**Work required**
Write the records out again, exactly as they stand below.

##########

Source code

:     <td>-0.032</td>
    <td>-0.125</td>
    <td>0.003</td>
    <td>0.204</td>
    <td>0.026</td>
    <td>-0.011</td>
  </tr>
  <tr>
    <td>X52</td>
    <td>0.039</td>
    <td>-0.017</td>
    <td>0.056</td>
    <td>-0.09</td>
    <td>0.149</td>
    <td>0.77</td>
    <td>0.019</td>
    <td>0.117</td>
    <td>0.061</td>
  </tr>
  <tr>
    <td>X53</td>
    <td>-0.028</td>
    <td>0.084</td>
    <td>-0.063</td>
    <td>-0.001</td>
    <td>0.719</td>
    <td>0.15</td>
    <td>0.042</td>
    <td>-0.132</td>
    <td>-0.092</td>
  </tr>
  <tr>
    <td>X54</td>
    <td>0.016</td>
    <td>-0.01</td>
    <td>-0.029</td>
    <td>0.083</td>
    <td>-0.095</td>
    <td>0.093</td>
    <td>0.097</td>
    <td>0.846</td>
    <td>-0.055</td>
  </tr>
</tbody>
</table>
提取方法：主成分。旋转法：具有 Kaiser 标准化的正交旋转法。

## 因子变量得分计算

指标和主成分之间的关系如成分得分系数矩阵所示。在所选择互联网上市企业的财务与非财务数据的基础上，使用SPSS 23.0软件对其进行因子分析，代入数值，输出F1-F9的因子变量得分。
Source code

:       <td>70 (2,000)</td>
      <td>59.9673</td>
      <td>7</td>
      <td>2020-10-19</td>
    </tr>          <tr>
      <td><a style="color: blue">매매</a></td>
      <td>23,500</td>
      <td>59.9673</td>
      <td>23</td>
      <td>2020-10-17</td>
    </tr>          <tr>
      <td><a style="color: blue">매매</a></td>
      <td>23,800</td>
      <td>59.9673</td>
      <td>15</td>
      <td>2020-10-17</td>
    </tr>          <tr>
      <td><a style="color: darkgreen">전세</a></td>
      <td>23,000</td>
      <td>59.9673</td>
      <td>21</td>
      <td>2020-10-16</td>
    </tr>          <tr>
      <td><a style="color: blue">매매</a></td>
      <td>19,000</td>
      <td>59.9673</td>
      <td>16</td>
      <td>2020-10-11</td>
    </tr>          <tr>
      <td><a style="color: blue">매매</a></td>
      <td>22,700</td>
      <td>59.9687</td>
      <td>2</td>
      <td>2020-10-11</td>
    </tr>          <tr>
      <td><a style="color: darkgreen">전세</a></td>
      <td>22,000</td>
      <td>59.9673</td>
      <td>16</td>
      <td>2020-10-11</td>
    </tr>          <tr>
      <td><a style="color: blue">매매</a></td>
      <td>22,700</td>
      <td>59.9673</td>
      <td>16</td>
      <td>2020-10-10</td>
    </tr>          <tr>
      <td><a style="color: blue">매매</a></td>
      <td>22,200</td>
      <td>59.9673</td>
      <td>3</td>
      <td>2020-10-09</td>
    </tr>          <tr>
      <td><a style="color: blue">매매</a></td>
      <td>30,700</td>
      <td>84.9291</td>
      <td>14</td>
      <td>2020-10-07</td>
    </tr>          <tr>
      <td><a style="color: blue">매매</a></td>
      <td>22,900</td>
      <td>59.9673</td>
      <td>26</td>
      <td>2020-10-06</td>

##########

**Response**
Source code

:     <td>-0.032</td>
    <td>-0.125</td>
    <td>0.003</td>
    <td>0.204</td>
    <td>0.026</td>
    <td>-0.011</td>
  </tr>
  <tr>
    <td>X52</td>
    <td>0.039</td>
    <td>-0.017</td>
    <td>0.056</td>
    <td>-0.09</td>
    <td>0.149</td>
    <td>0.77</td>
    <td>0.019</td>
    <td>0.117</td>
    <td>0.061</td>
  </tr>
  <tr>
    <td>X53</td>
    <td>-0.028</td>
    <td>0.084</td>
    <td>-0.063</td>
    <td>-0.001</td>
    <td>0.719</td>
    <td>0.15</td>
    <td>0.042</td>
    <td>-0.132</td>
    <td>-0.092</td>
  </tr>
  <tr>
    <td>X54</td>
    <td>0.016</td>
    <td>-0.01</td>
    <td>-0.029</td>
    <td>0.083</td>
    <td>-0.095</td>
    <td>0.093</td>
    <td>0.097</td>
    <td>0.846</td>
    <td>-0.055</td>
  </tr>
</tbody>
</table>
提取方法：主成分。旋转法：具有 Kaiser 标准化的正交旋转法。

## 因子变量得分计算

指标和主成分之间的关系如成分得分系数矩阵所示。在所选择互联网上市企业的财务与非财务数据的基础上，使用SPSS 23.0软件对其进行因子分析，代入数值，输出F1-F9的因子变量得分。
Source code

:       <td>70 (2,000)</td>
      <td>59.9673</td>
      <td>7</td>
      <td>2020-10-19</td>
    </tr>          <tr>
      <td><a style="color: blue">매매</a></td>
      <td>23,500</td>
      <td>59.9673</td>
      <td>23</td>
      <td>2020-10-17</td>
    </tr>          <tr>
      <td><a style="color: blue">매매</a></td>
      <td>23,800</td>
      <td>59.9673</td>
      <td>15</td>
      <td>2020-10-17</td>
    </tr>          <tr>
      <td><a style="color: darkgreen">전세</a></td>
      <td>23,000</td>
      <td>59.9673</td>
      <td>21</td>
      <td>2020-10-16</td>
    </tr>          <tr>
      <td><a style="color: blue">매매</a></td>
      <td>19,000</td>
      <td>59.9673</td>
      <td>16</td>
      <td>2020-10-11</td>
    </tr>          <tr>
      <td><a style="color: blue">매매</a></td>
      <td>22,700</td>
      <td>59.9687</td>
      <td>2</td>
      <td>2020-10-11</td>
    </tr>          <tr>
      <td><a style="color: darkgreen">전세</a></td>
      <td>22,000</td>
      <td>59.9673</td>
      <td>16</td>
      <td>2020-10-11</td>
    </tr>          <tr>
      <td><a style="color: blue">매매</a></td>
      <td>22,700</td>
      <td>59.9673</td>
      <td>16</td>
      <td>2020-10-10</td>
    </tr>          <tr>
      <td><a style="color: blue">매매</a></td>
      <td>22,200</td>
      <td>59.9673</td>
      <td>3</td>
      <td>2020-10-09</td>
    </tr>          <tr>
      <td><a style="color: blue">매매</a></td>
      <td>30,700</td>
      <td>84.9291</td>
      <td>14</td>
      <td>2020-10-07</td>
    </tr>          <tr>
      <td><a style="color: blue">매매</a></td>
      <td>22,900</td>
      <td>59.9673</td>
      <td>26</td>
      <td>2020-10-06</td>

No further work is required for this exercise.